The counterpoint -- however unpopular in the press and on the street -- had the benefit of being espoused rather eloquently by the newly elected president. In his 1861 inaugural address, Abraham Lincoln distilled the anti-secession argument to its essence. He claimed that no American state had the right to secede because (among other reasons) "no government proper, ever had a provision in its organic law for its own termination." Somewhere out there, beyond the letter of the law, Lincoln said, the "organic law" of the government provides for the "Union" as an infinite entity, "indestructible" and "perpetual."
In fact, a "perpetual union" established in 1781 under the Articles of Confederation, grandfather to the Constitution, was indeed rendered, in the words of the Constitution's preamble, "more perfect" in the abiding document that was ratified by nine of the 13 states in 1791. "Perpetual union" was dropped from the Constitution's final language because the sovereign states refused to accept the concept -- in the written contract, anyway -- of an indissoluble bond under the new government.
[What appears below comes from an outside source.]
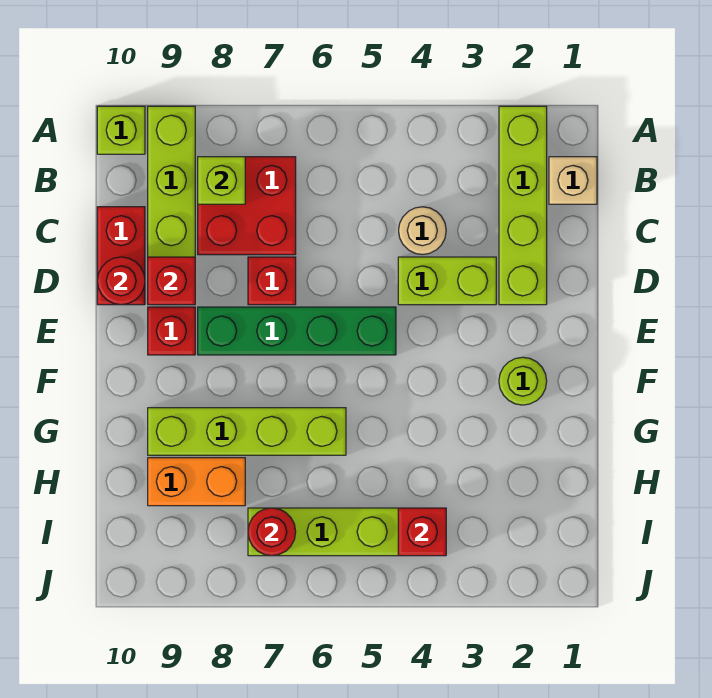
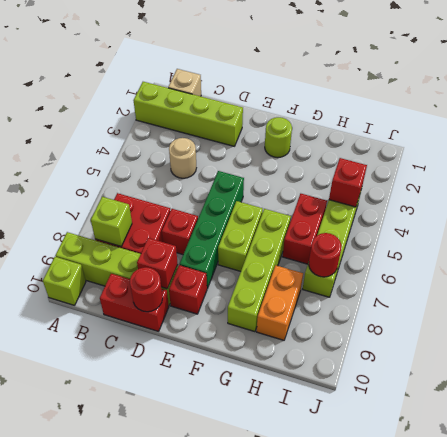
lime brick D3:D4 level 1 -> lime brick F6:F7 level 1
none -> red brick H5:H6 level 1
But the real significance of "more perfect union" is hardly clear: What exactly did the founders mean by "perfection"?
"How do we know," asks Columbia law professor Michael Dorf, writing in FindLaw, "that the 'perfection' of the Union required stronger rather than weaker bonds?" "A 'more perfect Union' between states presumably means they will be more perfectly joined," says Daniel Farber, a professor of law at the University of California at Berkeley and the author of "Lincoln's Constitution." However, Farber admits that the question of the legality of secession of 1861 is likely unanswerable, again, because of the silence of the founding document. "My conclusion is that, on balance, the anti-secessionist argument is stronger," he says. "But since the original Constitution doesn't expressly speak to the subject, it's impossible to prove this conclusion beyond a reasonable doubt."